What is Custom document loaders in LangChain?

LangChainframework~5 mins

Custom document loaders in LangChain

Choose your learning style9 modes available

Learn Why Deep Visual Try Challenge Project Recall Perf

Introduction

Custom document loaders help you bring in data from places not covered by built-in loaders. They let you read and prepare your own files or sources for your app.

You have files in a special format that no default loader supports.

You want to load documents from a private database or API.

You need to preprocess or clean data before using it.

You want to combine multiple sources into one loader.

You want to add custom metadata while loading documents.

Syntax

LangChain

from langchain.document_loaders import BaseLoader

class MyLoader(BaseLoader):
    def __init__(self, source_path: str):
        self.source_path = source_path

    def load(self):
        # read and process your data here
        documents = []
        with open(self.source_path, 'r', encoding='utf-8') as f:
            text = f.read()
            # create Document objects or dicts
            documents.append({'page_content': text, 'metadata': {}})
        return documents

Custom loaders must inherit from BaseLoader and implement a load method.
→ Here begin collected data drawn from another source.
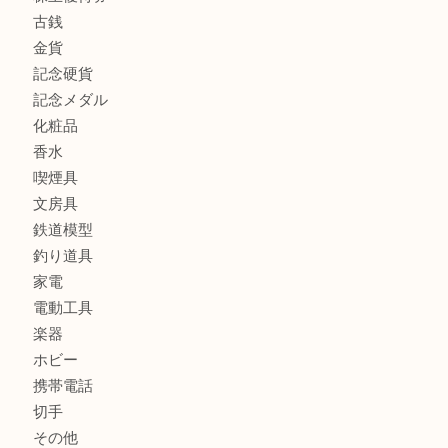
商品カテゴリ
全て
貴金属
宝石
ブランド
時計
カメラ
お酒
骨董品
金製品
銀製品
古美術品
食器
テレホンカード
金券
商品券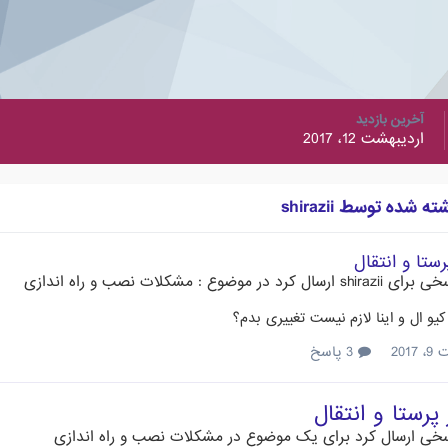
آخرین بازدید
اردیبهشت 12، 2017
شده توسط shirazii
رستا و انتقال
خی برای
shirazii
ارسال کرد در موضوع :
مشکلات نصب و راه اندازی
و ال و اینا لازم نیست تغییری بدم؟
201
3 پاسخ
پرستا و انتقال
خی ارسال کرد برای یک موضوع در
مشکلات نصب و راه اندازی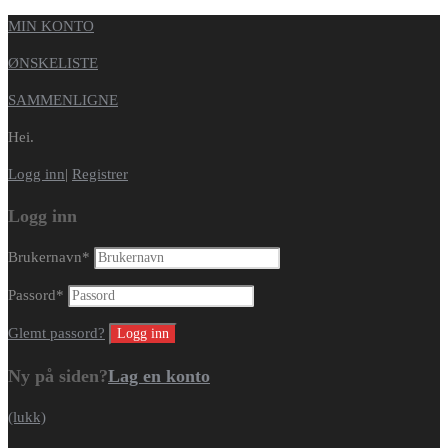
MIN KONTO
ØNSKELISTE
SAMMENLIGNE
Hei.
Logg inn
|
Registrer
Logg inn
Brukernavn
*
Passord
*
Glemt passord?
Ny på siden?
Lag en konto
(lukk)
The load method returns a list of documents, each with content and optional metadata.

Examples

Loads a plain text file and returns its content as one document.

LangChain

class TxtLoader(BaseLoader):
    def __init__(self, filepath):
        self.filepath = filepath

    def load(self):
        with open(self.filepath, 'r', encoding='utf-8') as f:
            text = f.read()
        return [{'page_content': text, 'metadata': {}}]
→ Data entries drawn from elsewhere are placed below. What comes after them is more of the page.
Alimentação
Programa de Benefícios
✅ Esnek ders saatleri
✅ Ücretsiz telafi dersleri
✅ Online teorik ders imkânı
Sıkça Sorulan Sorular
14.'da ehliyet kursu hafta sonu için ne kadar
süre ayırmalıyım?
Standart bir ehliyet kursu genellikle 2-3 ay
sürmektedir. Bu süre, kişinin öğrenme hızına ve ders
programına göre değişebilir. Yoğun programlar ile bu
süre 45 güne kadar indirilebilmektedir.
Loads JSON data and creates documents from each item with metadata.

LangChain

class JsonLoader(BaseLoader):
    def __init__(self, filepath):
        self.filepath = filepath

    def load(self):
        import json
        with open(self.filepath, 'r', encoding='utf-8') as f:
            data = json.load(f)
        docs = []
        for item in data['items']:
            docs.append({'page_content': item['text'], 'metadata': {'id': item['id']}})
        return docs

Sample Program

This example shows a simple custom loader that reads a text file and adds the file path as metadata. It prints the content and metadata of the loaded document.

LangChain

from langchain.document_loaders import BaseLoader

class SimpleTxtLoader(BaseLoader):
    def __init__(self, filepath):
        self.filepath = filepath

    def load(self):
        with open(self.filepath, 'r', encoding='utf-8') as f:
            text = f.read()
        return [{'page_content': text, 'metadata': {'source': self.filepath}}]

# Usage example
loader = SimpleTxtLoader('example.txt')
docs = loader.load()
for doc in docs:
    print(f"Content:\n{doc['page_content']}")
    print(f"Metadata: {doc['metadata']}")

OutputSuccess

Important Notes

Make sure your custom loader handles file encoding and errors gracefully.

Adding metadata helps track where documents come from and can be useful later.

Test your loader with different inputs to ensure it works as expected.

Summary

Custom document loaders let you bring in data from any source you want.

They must inherit from BaseLoader and implement a load method.

Use them to read, clean, and add metadata to your documents before using them.